【Python】爬取微博头条但无法导入数据库

Z时代
2024-03-06
分类：IT

# mimosa
# 2021/7/19
# utf-8
import requests
from bs4 import BeautifulSoup
import pymysql
news_title = []
news_url = []
num = (-1)
main_url = 'https://s.weibo.com'
header = {
    'User-Agent': 'Mozilla/5.0 (Windows NT 6.1) AppleWebKit/537.36 (KHTML, like Gecko) Chrome/51.0.2704.63 Safari/537.36'
}  # 请求头
# 抓取数据
def get_url(url):
    url = requests.get(url, headers=header)
    url.encoding = 'utf-8'
    return url
# 解析网页
def sp_url(urls):
    soup = BeautifulSoup(urls.text, 'lxml')
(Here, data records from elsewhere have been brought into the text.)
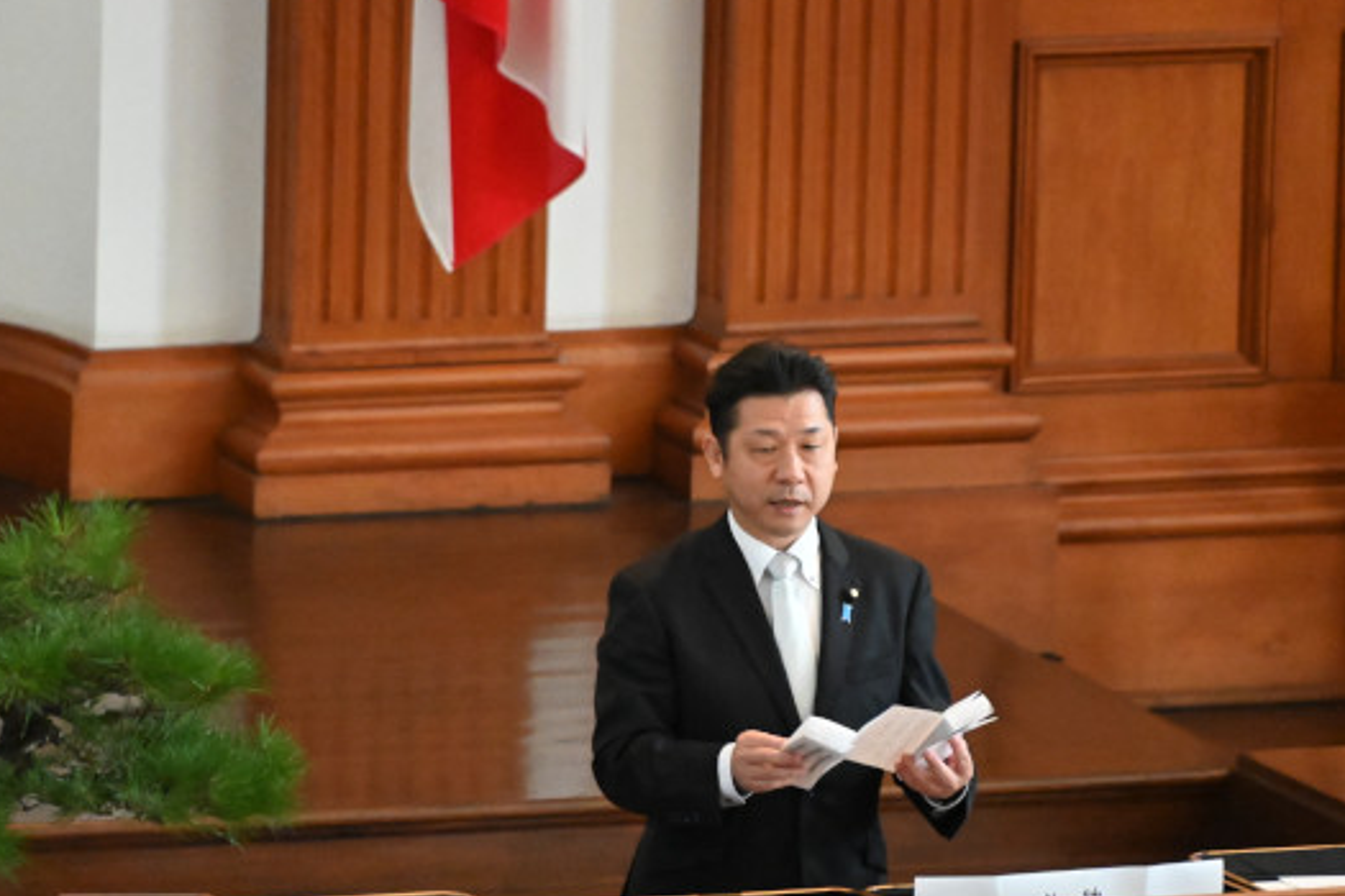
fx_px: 19202
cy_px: 474
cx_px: 692
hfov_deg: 4.0
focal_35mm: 514
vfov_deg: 2.7
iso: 20000
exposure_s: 1/500
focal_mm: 300
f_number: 6.3
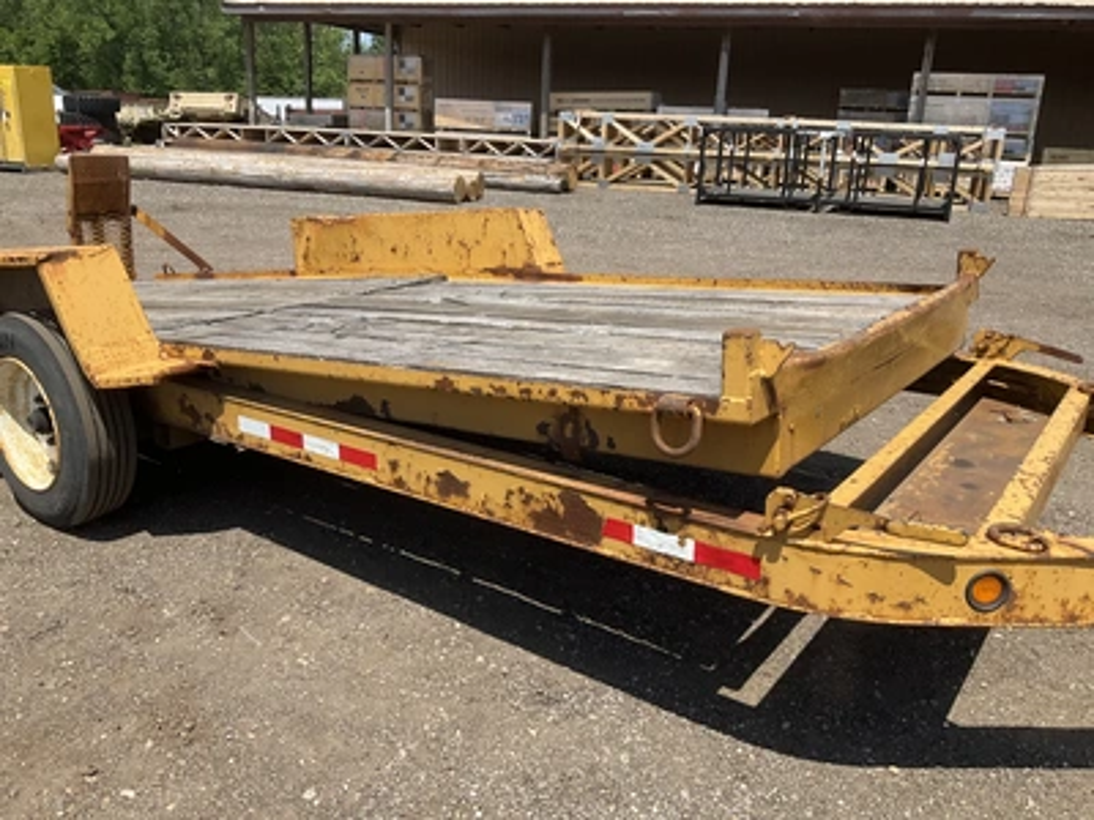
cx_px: 547
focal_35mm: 29
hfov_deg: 61.7
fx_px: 917
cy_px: 410
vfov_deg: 48.2
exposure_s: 1/1577
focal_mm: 3
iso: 25
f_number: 1.8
    data = soup.select('#pl_top_realtimehot > table > tbody > tr > td.td-02 > a')
    return soup, data
target_url = 'https://s.weibo.com/top/summary/'
target_urls = get_url(target_url)
target_soup, target_data = sp_url(target_urls)
for item in target_data:
    result_title = {item.get_text(), }
    result_url = {main_url + item.get('href'), }
    num = num + 1
    news_title.append(1)
    news_title[num] = result_title
    news_url.append(1)
    news_url[num] = result_url
    # print(news_title, news_url)
db = pymysql.Connect(host="localhost", user="root", password="root", database="weibo", autocommit=True)  # 打开数据库链接
cursor = db.cursor()  # 获取操作游标
sql = "insert into HOT(title, href)""values(%s, %s)"  # 出入一条记录
sql_data = (news_title, news_url)
try:
    cursor.execute(sql, sql_data)
    db.commit()
except:
    db.rollback()
db.close()  # 关闭数据库链接